**Work required**
Turn the lines of all the records below into a JSON list of strings, one string per line, skipping blank lines. Leave the pictures out of the answer.

* BEGIN Records to process *

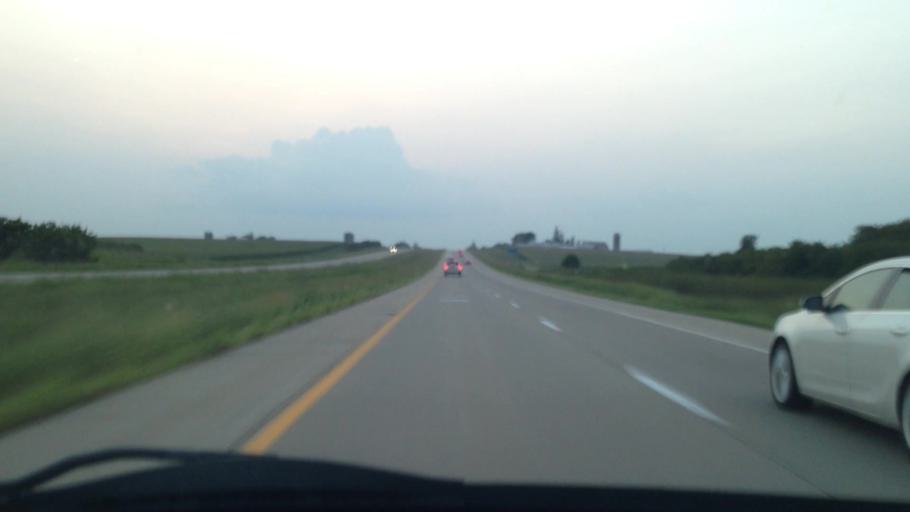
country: US
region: Iowa
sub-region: Black Hawk County
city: La Porte City
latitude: 42.3936
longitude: -92.1399
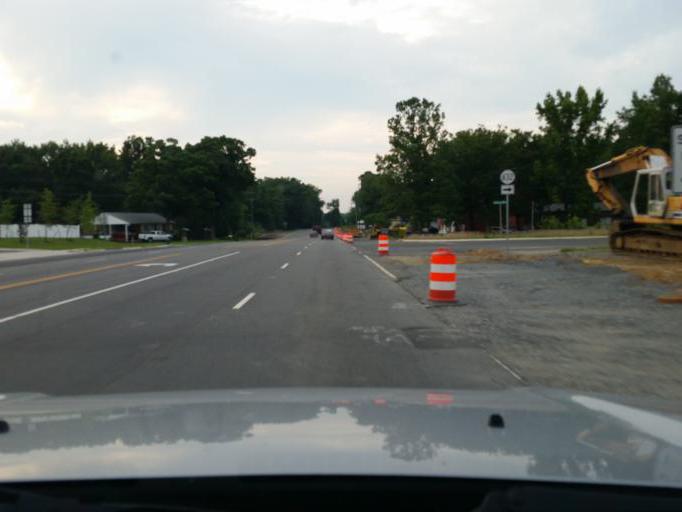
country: US
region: Virginia
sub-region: Spotsylvania County
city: Spotsylvania Courthouse
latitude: 38.1356
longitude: -77.5218
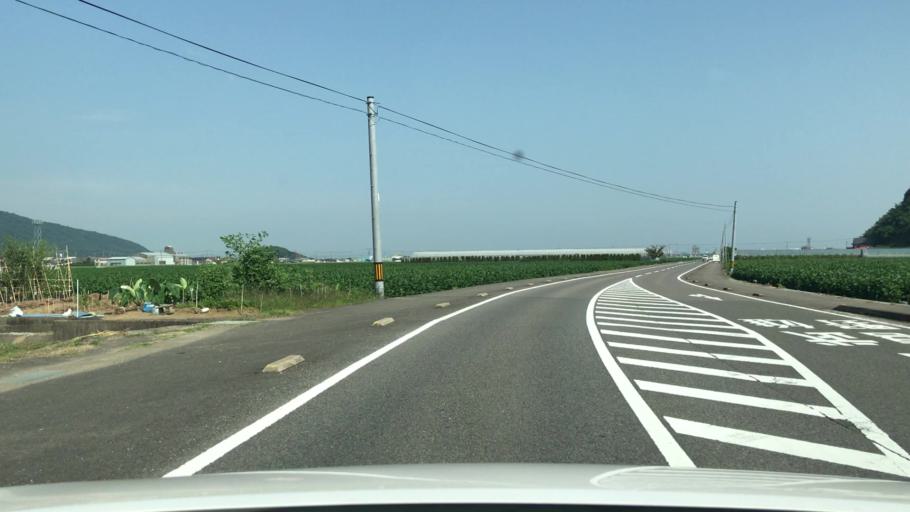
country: JP
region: Saga Prefecture
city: Kashima
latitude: 33.1213
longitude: 130.0643
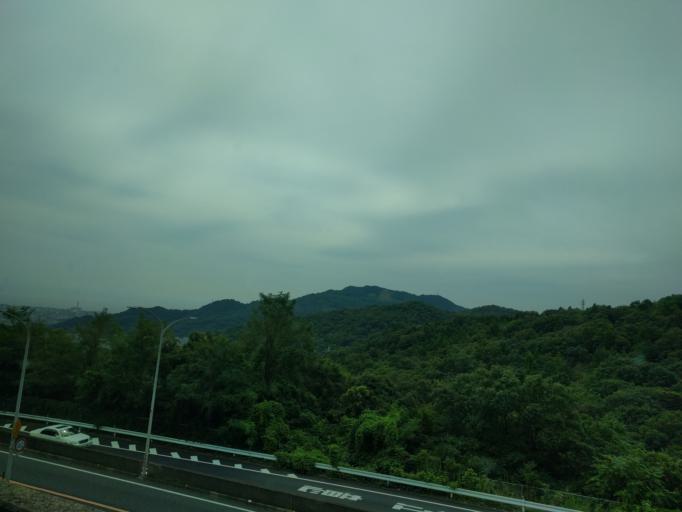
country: JP
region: Hyogo
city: Kobe
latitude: 34.6940
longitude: 135.1310
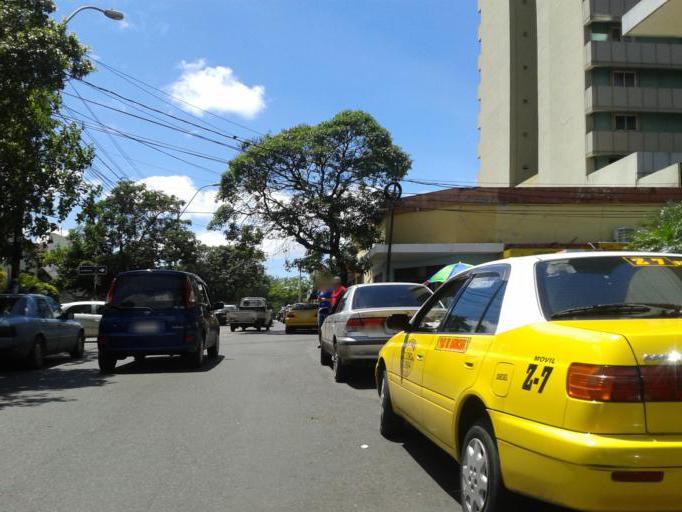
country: PY
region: Asuncion
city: Asuncion
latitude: -25.2911
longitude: -57.6254
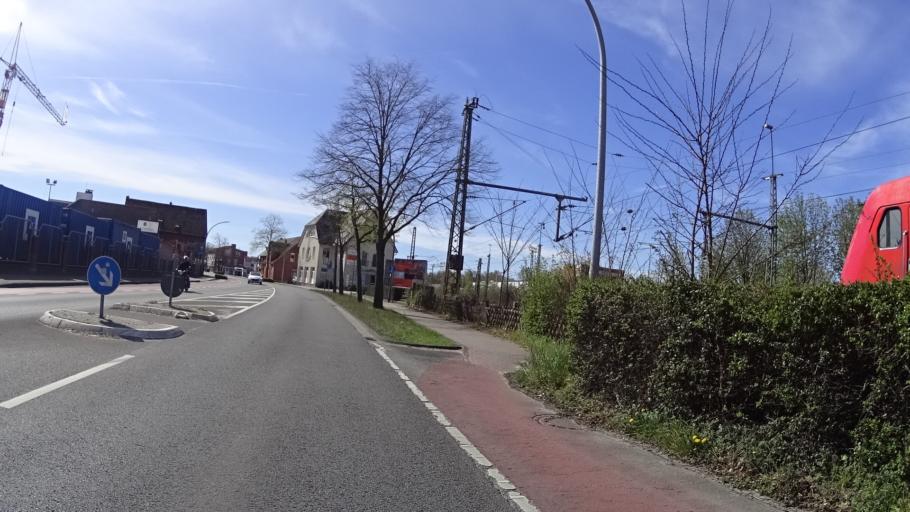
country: DE
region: Lower Saxony
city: Lingen
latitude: 52.5151
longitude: 7.3186
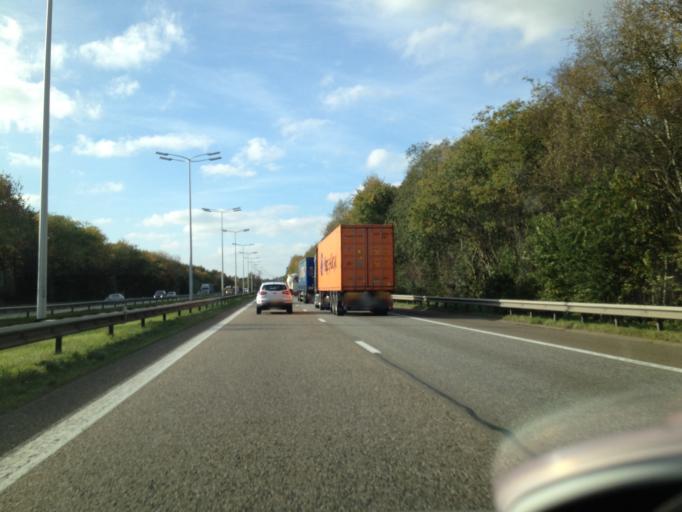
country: BE
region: Flanders
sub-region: Provincie Limburg
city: Maasmechelen
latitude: 50.9549
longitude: 5.6761
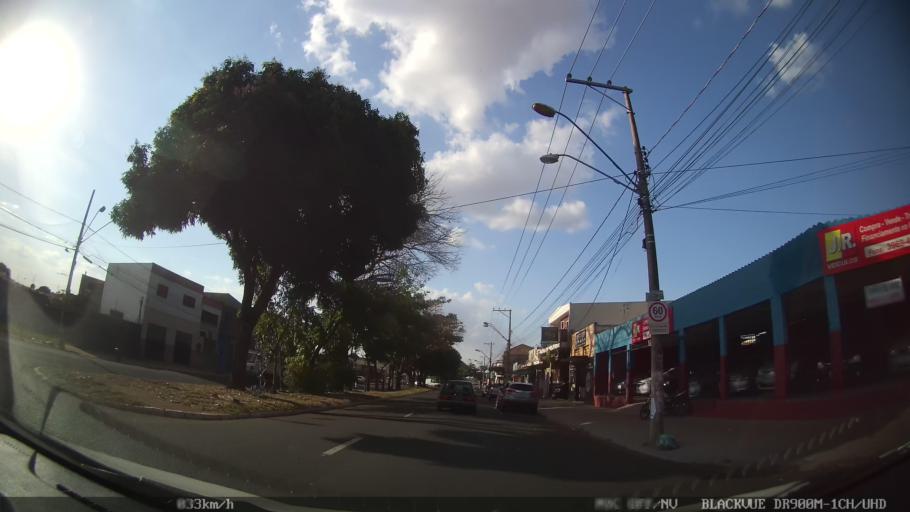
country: BR
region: Sao Paulo
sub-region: Ribeirao Preto
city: Ribeirao Preto
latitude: -21.1521
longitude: -47.8048
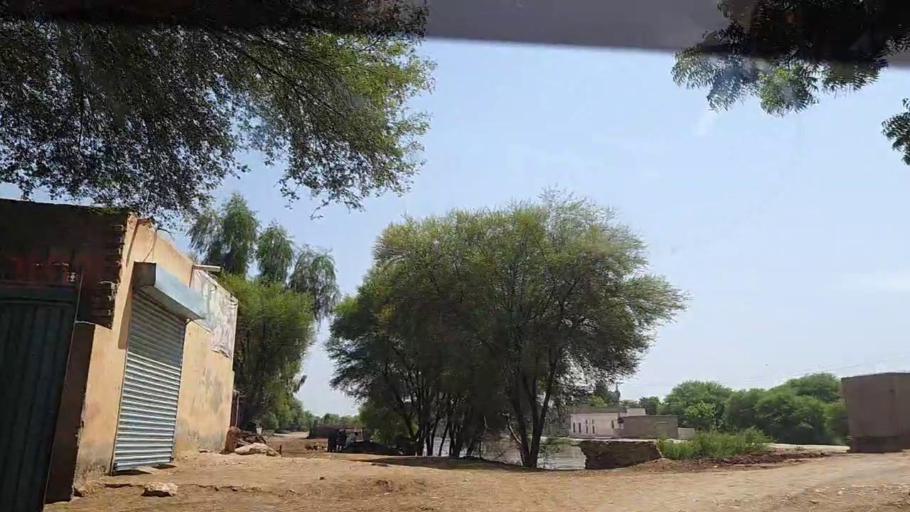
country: PK
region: Sindh
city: Ghauspur
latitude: 28.1670
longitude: 69.1264
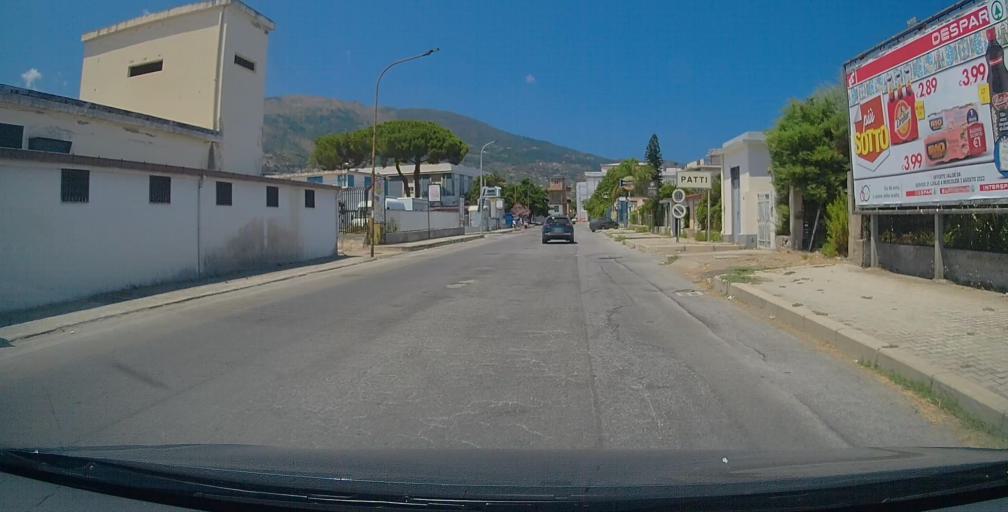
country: IT
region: Sicily
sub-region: Messina
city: Patti
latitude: 38.1493
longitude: 14.9784
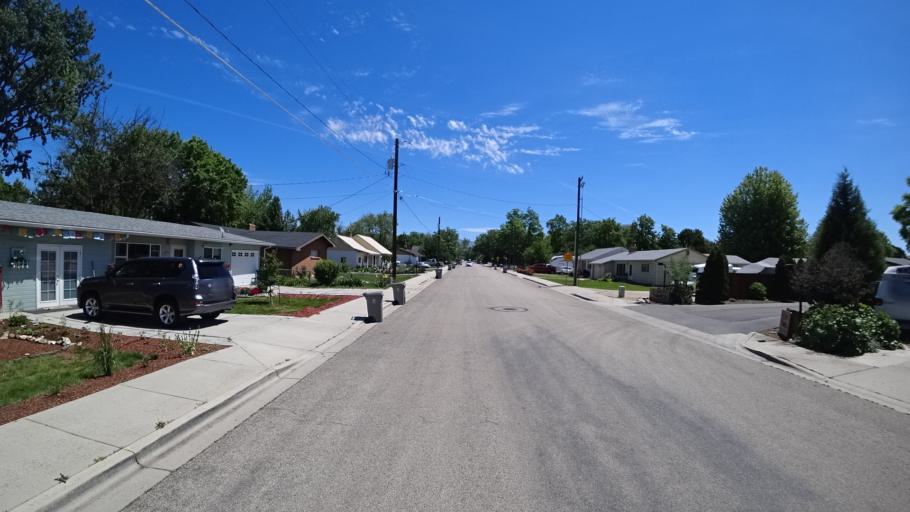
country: US
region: Idaho
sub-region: Ada County
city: Garden City
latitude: 43.5988
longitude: -116.2407
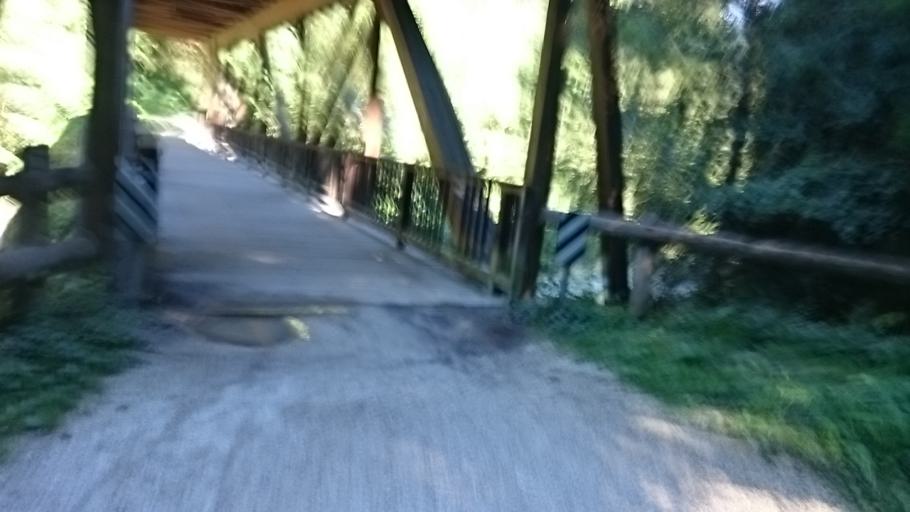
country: IT
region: Trentino-Alto Adige
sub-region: Bolzano
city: Riscone
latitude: 46.7872
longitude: 11.9510
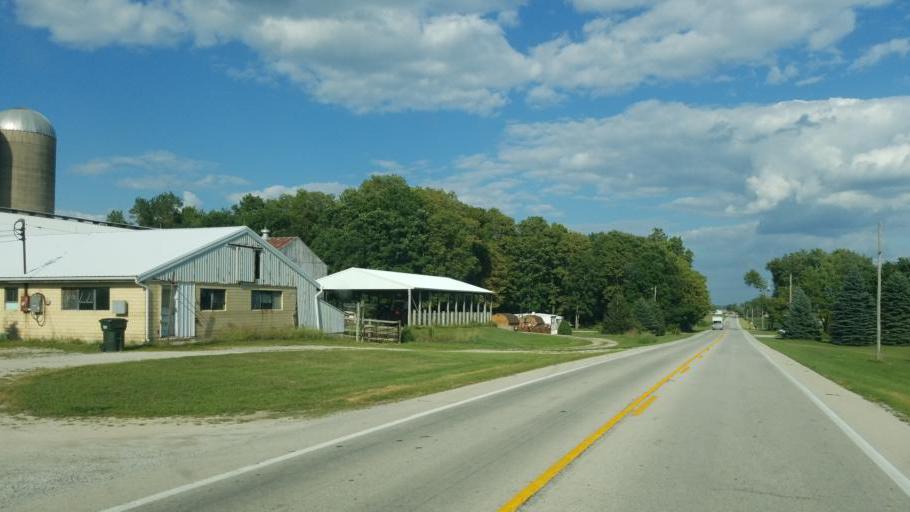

* END Records to process *

**Reply**
[
  "country: US",
  "region: Iowa",
  "sub-region: Black Hawk County",
  "city: La Porte City",
  "latitude: 42.3936",
  "longitude: -92.1399",
  "country: US",
  "region: Virginia",
  "sub-region: Spotsylvania County",
  "city: Spotsylvania Courthouse",
  "latitude: 38.1356",
  "longitude: -77.5218",
  "country: JP",
  "region: Saga Prefecture",
  "city: Kashima",
  "latitude: 33.1213",
  "longitude: 130.0643",
  "country: JP",
  "region: Hyogo",
  "city: Kobe",
  "latitude: 34.6940",
  "longitude: 135.1310",
  "country: PY",
  "region: Asuncion",
  "city: Asuncion",
  "latitude: -25.2911",
  "longitude: -57.6254",
  "country: DE",
  "region: Lower Saxony",
  "city: Lingen",
  "latitude: 52.5151",
  "longitude: 7.3186",
  "country: BE",
  "region: Flanders",
  "sub-region: Provincie Limburg",
  "city: Maasmechelen",
  "latitude: 50.9549",
  "longitude: 5.6761",
  "country: BR",
  "region: Sao Paulo",
  "sub-region: Ribeirao Preto",
  "city: Ribeirao Preto",
  "latitude: -21.1521",
  "longitude: -47.8048",
  "country: PK",
  "region: Sindh",
  "city: Ghauspur",
  "latitude: 28.1670",
  "longitude: 69.1264",
  "country: IT",
  "region: Sicily",
  "sub-region: Messina",
  "city: Patti",
  "latitude: 38.1493",
  "longitude: 14.9784",
  "country: US",
  "region: Idaho",
  "sub-region: Ada County",
  "city: Garden City",
  "latitude: 43.5988",
  "longitude: -116.2407",
  "country: IT",
  "region: Trentino-Alto Adige",
  "sub-region: Bolzano",
  "city: Riscone",
  "latitude: 46.7872",
  "longitude: 11.9510"
]